(Saved data entries)

*** Begin section ***

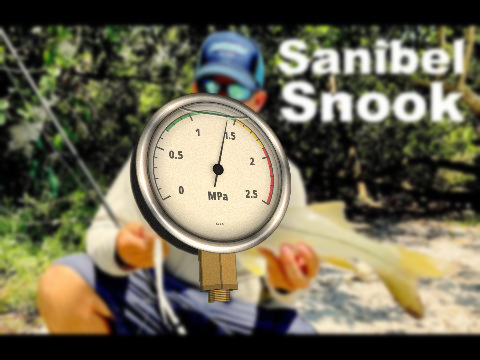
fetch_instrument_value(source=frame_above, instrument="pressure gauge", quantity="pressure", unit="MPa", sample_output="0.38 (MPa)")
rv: 1.4 (MPa)
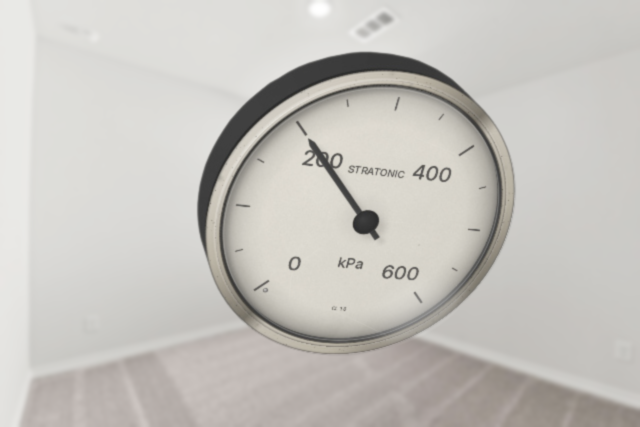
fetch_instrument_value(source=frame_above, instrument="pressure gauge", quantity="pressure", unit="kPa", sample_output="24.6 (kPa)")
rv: 200 (kPa)
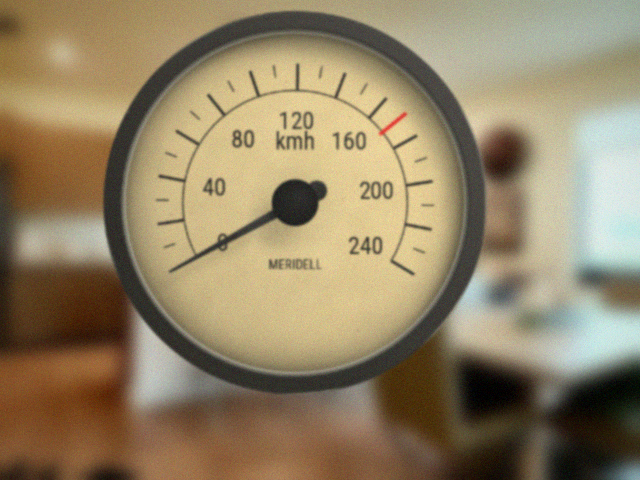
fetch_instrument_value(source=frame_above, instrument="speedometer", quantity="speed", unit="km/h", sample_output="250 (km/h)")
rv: 0 (km/h)
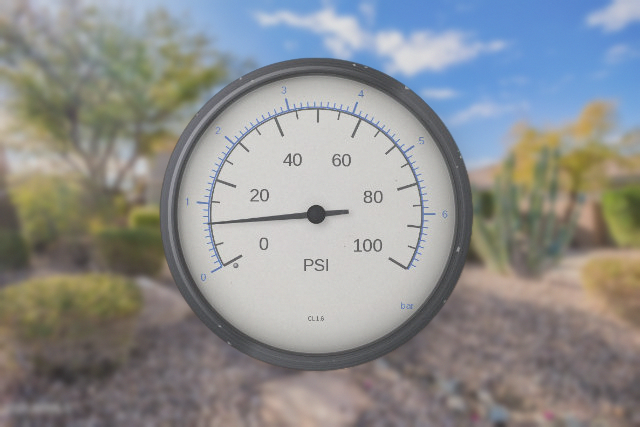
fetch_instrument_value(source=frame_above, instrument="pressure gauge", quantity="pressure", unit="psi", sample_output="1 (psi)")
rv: 10 (psi)
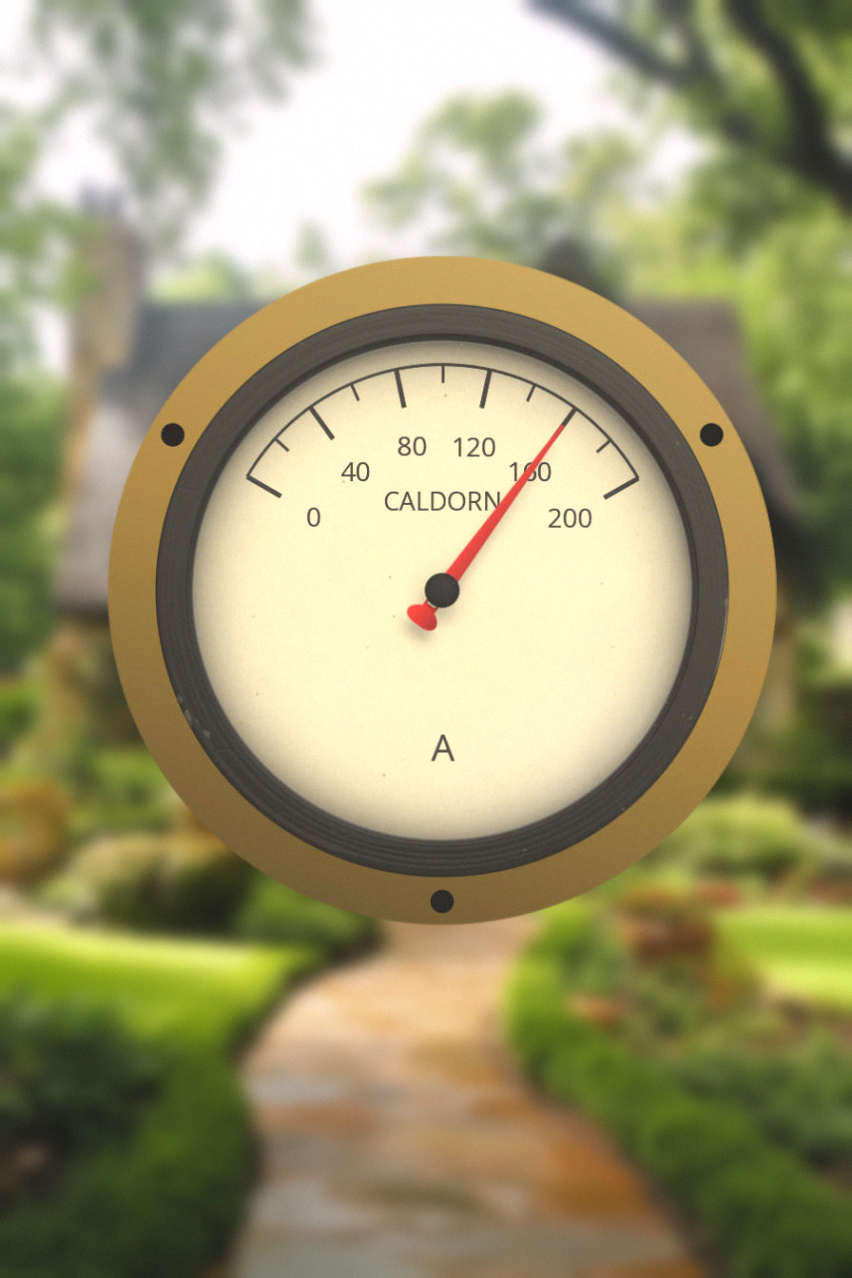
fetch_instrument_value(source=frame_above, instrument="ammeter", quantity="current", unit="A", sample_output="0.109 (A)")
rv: 160 (A)
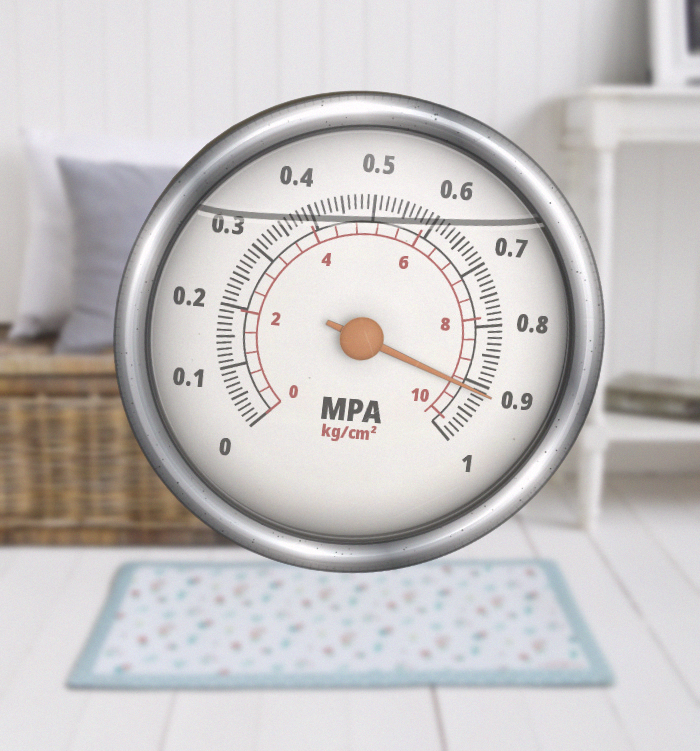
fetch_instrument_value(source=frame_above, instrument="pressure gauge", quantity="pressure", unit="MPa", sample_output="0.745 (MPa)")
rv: 0.91 (MPa)
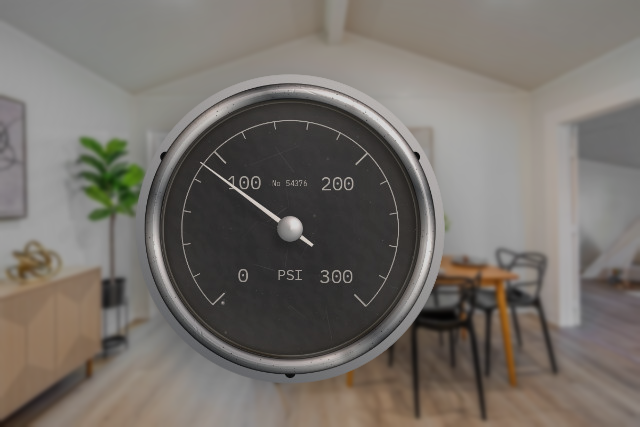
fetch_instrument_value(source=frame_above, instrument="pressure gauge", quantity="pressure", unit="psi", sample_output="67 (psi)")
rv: 90 (psi)
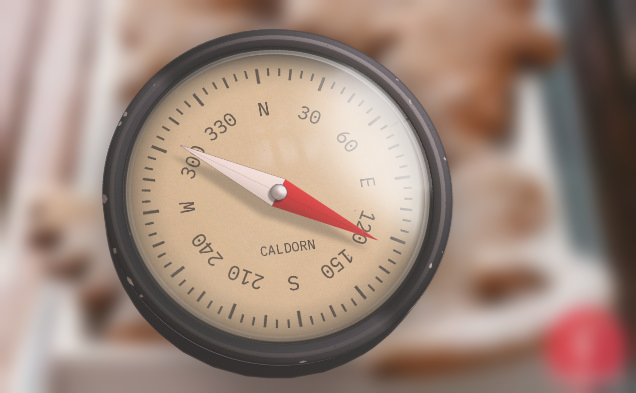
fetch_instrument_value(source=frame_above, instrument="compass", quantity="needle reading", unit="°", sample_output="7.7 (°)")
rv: 125 (°)
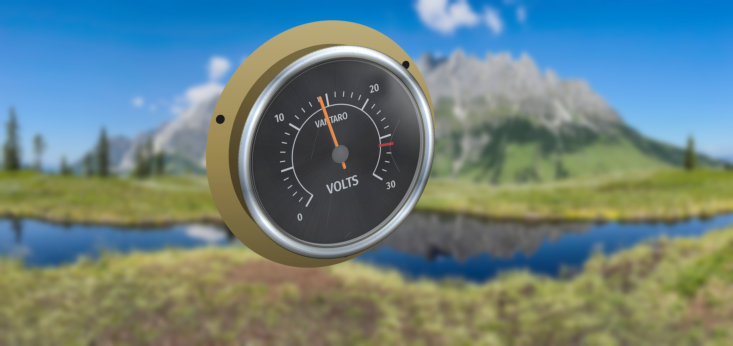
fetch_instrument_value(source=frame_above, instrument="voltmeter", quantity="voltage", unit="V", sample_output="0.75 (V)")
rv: 14 (V)
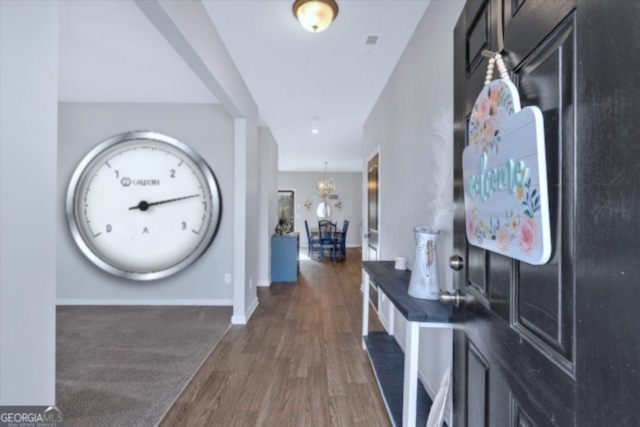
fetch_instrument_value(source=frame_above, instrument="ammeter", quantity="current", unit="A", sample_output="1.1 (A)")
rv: 2.5 (A)
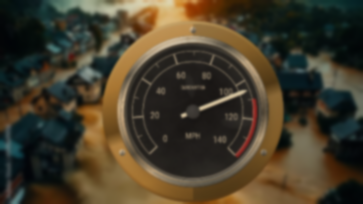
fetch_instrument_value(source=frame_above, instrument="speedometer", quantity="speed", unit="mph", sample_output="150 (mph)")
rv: 105 (mph)
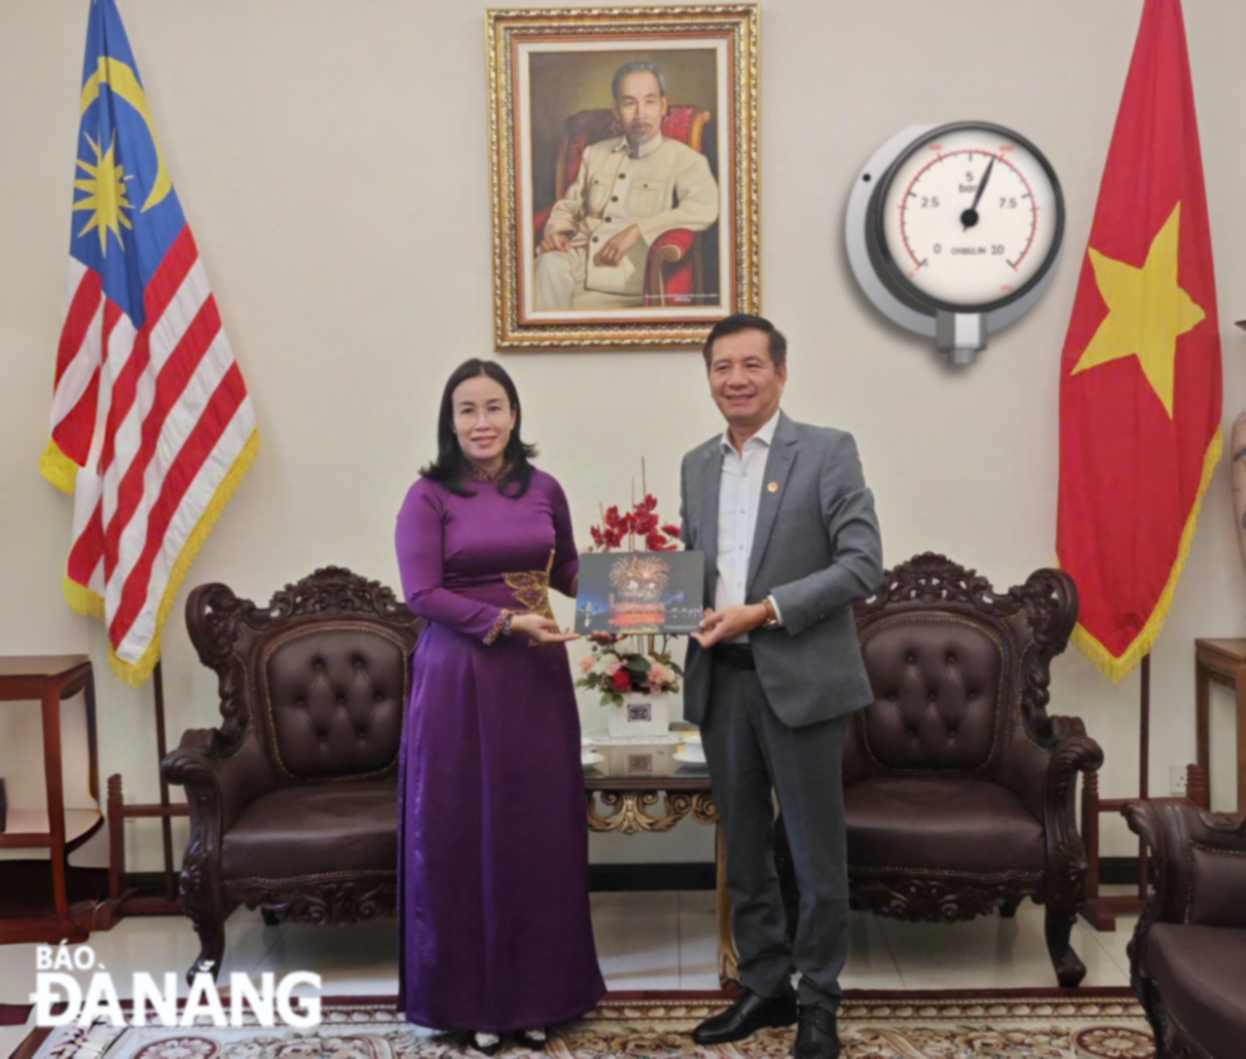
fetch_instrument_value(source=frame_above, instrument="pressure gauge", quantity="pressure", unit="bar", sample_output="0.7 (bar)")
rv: 5.75 (bar)
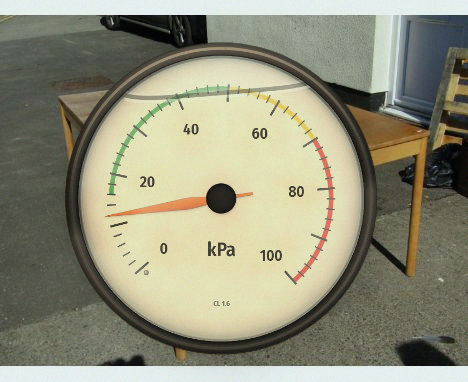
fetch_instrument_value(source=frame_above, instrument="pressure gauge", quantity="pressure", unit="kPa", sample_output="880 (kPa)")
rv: 12 (kPa)
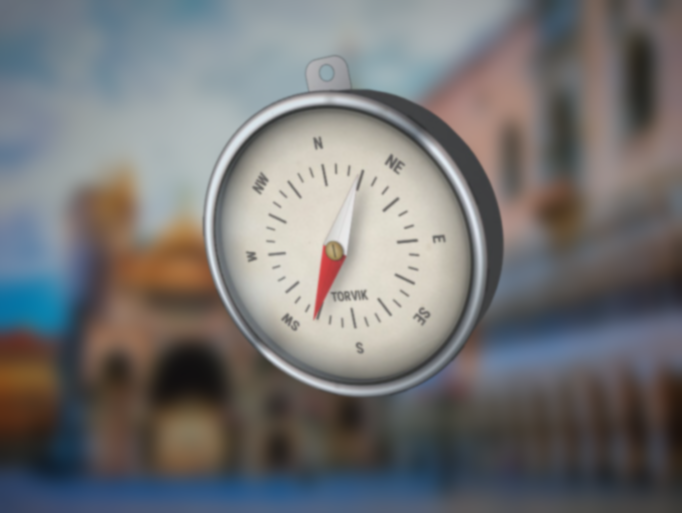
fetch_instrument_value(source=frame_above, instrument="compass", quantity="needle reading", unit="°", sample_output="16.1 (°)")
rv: 210 (°)
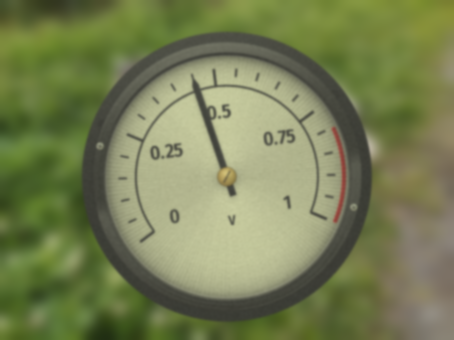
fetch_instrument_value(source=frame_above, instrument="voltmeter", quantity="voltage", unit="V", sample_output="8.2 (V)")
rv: 0.45 (V)
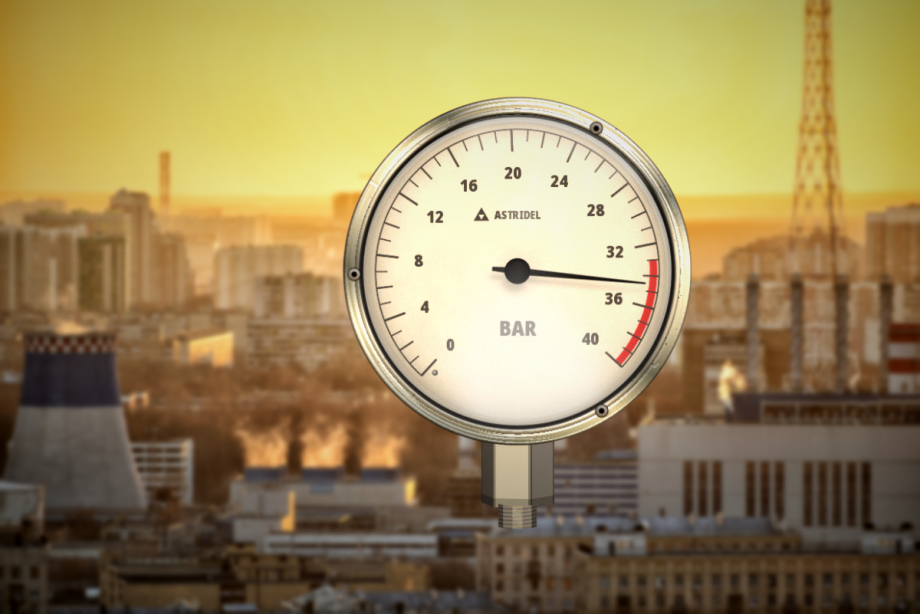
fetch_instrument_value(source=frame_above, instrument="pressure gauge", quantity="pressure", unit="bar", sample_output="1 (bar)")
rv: 34.5 (bar)
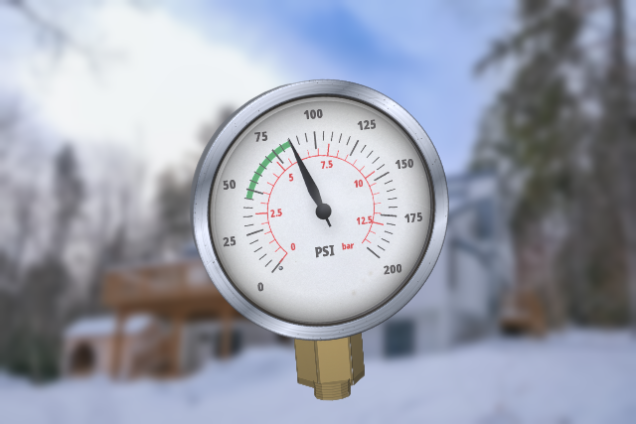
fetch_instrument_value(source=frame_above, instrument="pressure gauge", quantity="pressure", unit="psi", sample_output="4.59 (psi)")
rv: 85 (psi)
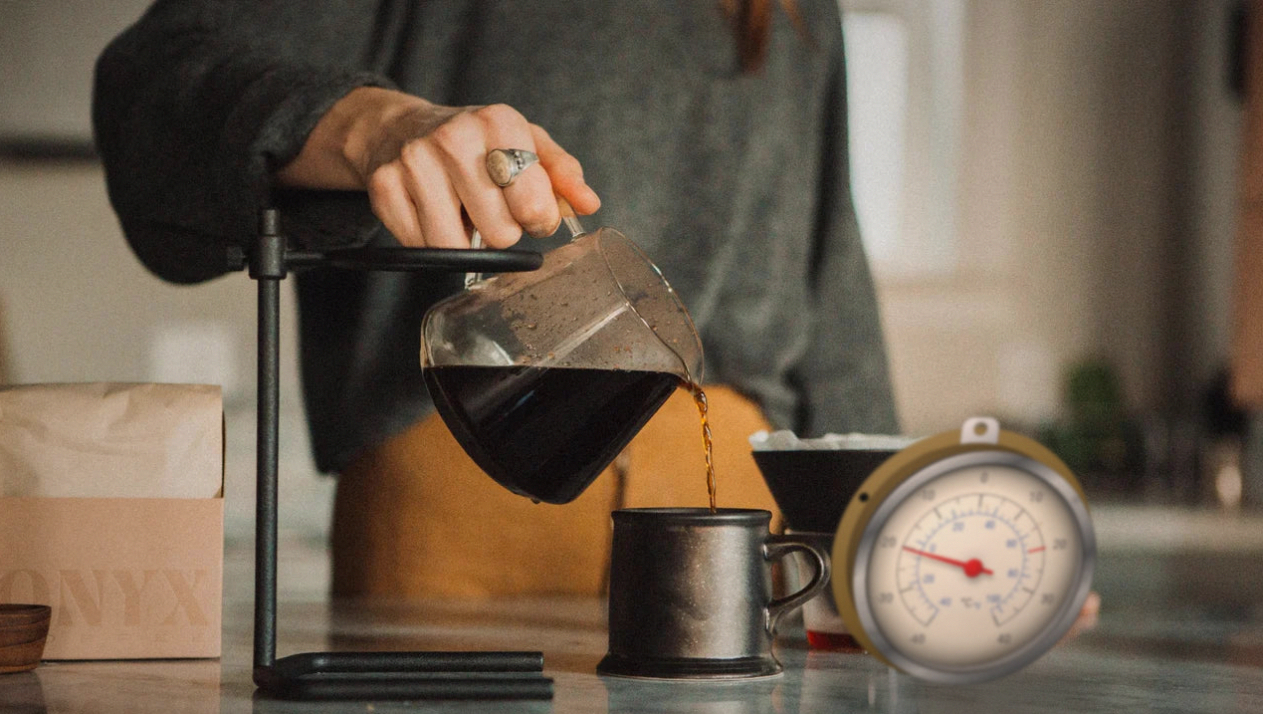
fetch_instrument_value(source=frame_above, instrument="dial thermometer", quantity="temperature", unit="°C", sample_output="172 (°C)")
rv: -20 (°C)
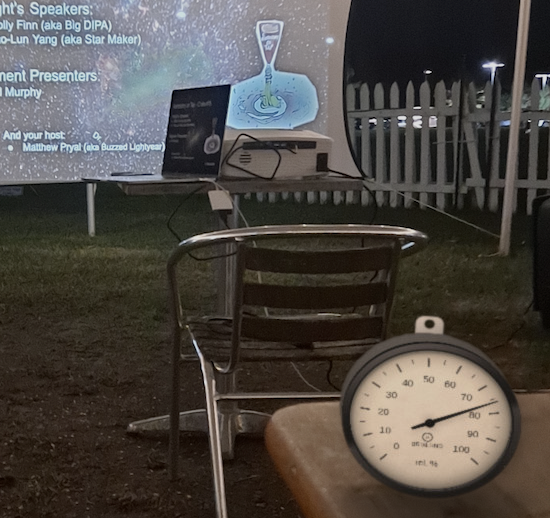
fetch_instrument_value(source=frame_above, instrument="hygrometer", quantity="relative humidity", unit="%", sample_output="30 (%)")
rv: 75 (%)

*** End section ***

[What the task asks] Rewrite every line of the listing above as a numbered list, skipping blank lines and leaving out the pictures.

[Output for this task]
1. fetch_instrument_value(source=frame_above, instrument="pressure gauge", quantity="pressure", unit="MPa", sample_output="0.38 (MPa)")
2. rv: 1.4 (MPa)
3. fetch_instrument_value(source=frame_above, instrument="pressure gauge", quantity="pressure", unit="kPa", sample_output="24.6 (kPa)")
4. rv: 200 (kPa)
5. fetch_instrument_value(source=frame_above, instrument="speedometer", quantity="speed", unit="km/h", sample_output="250 (km/h)")
6. rv: 0 (km/h)
7. fetch_instrument_value(source=frame_above, instrument="pressure gauge", quantity="pressure", unit="psi", sample_output="1 (psi)")
8. rv: 10 (psi)
9. fetch_instrument_value(source=frame_above, instrument="ammeter", quantity="current", unit="A", sample_output="0.109 (A)")
10. rv: 160 (A)
11. fetch_instrument_value(source=frame_above, instrument="pressure gauge", quantity="pressure", unit="MPa", sample_output="0.745 (MPa)")
12. rv: 0.91 (MPa)
13. fetch_instrument_value(source=frame_above, instrument="pressure gauge", quantity="pressure", unit="psi", sample_output="67 (psi)")
14. rv: 90 (psi)
15. fetch_instrument_value(source=frame_above, instrument="compass", quantity="needle reading", unit="°", sample_output="7.7 (°)")
16. rv: 125 (°)
17. fetch_instrument_value(source=frame_above, instrument="voltmeter", quantity="voltage", unit="V", sample_output="0.75 (V)")
18. rv: 14 (V)
19. fetch_instrument_value(source=frame_above, instrument="ammeter", quantity="current", unit="A", sample_output="1.1 (A)")
20. rv: 2.5 (A)
21. fetch_instrument_value(source=frame_above, instrument="speedometer", quantity="speed", unit="mph", sample_output="150 (mph)")
22. rv: 105 (mph)
23. fetch_instrument_value(source=frame_above, instrument="pressure gauge", quantity="pressure", unit="bar", sample_output="0.7 (bar)")
24. rv: 5.75 (bar)
25. fetch_instrument_value(source=frame_above, instrument="pressure gauge", quantity="pressure", unit="kPa", sample_output="880 (kPa)")
26. rv: 12 (kPa)
27. fetch_instrument_value(source=frame_above, instrument="compass", quantity="needle reading", unit="°", sample_output="16.1 (°)")
28. rv: 210 (°)
29. fetch_instrument_value(source=frame_above, instrument="voltmeter", quantity="voltage", unit="V", sample_output="8.2 (V)")
30. rv: 0.45 (V)
31. fetch_instrument_value(source=frame_above, instrument="pressure gauge", quantity="pressure", unit="bar", sample_output="1 (bar)")
32. rv: 34.5 (bar)
33. fetch_instrument_value(source=frame_above, instrument="pressure gauge", quantity="pressure", unit="psi", sample_output="4.59 (psi)")
34. rv: 85 (psi)
35. fetch_instrument_value(source=frame_above, instrument="dial thermometer", quantity="temperature", unit="°C", sample_output="172 (°C)")
36. rv: -20 (°C)
37. fetch_instrument_value(source=frame_above, instrument="hygrometer", quantity="relative humidity", unit="%", sample_output="30 (%)")
38. rv: 75 (%)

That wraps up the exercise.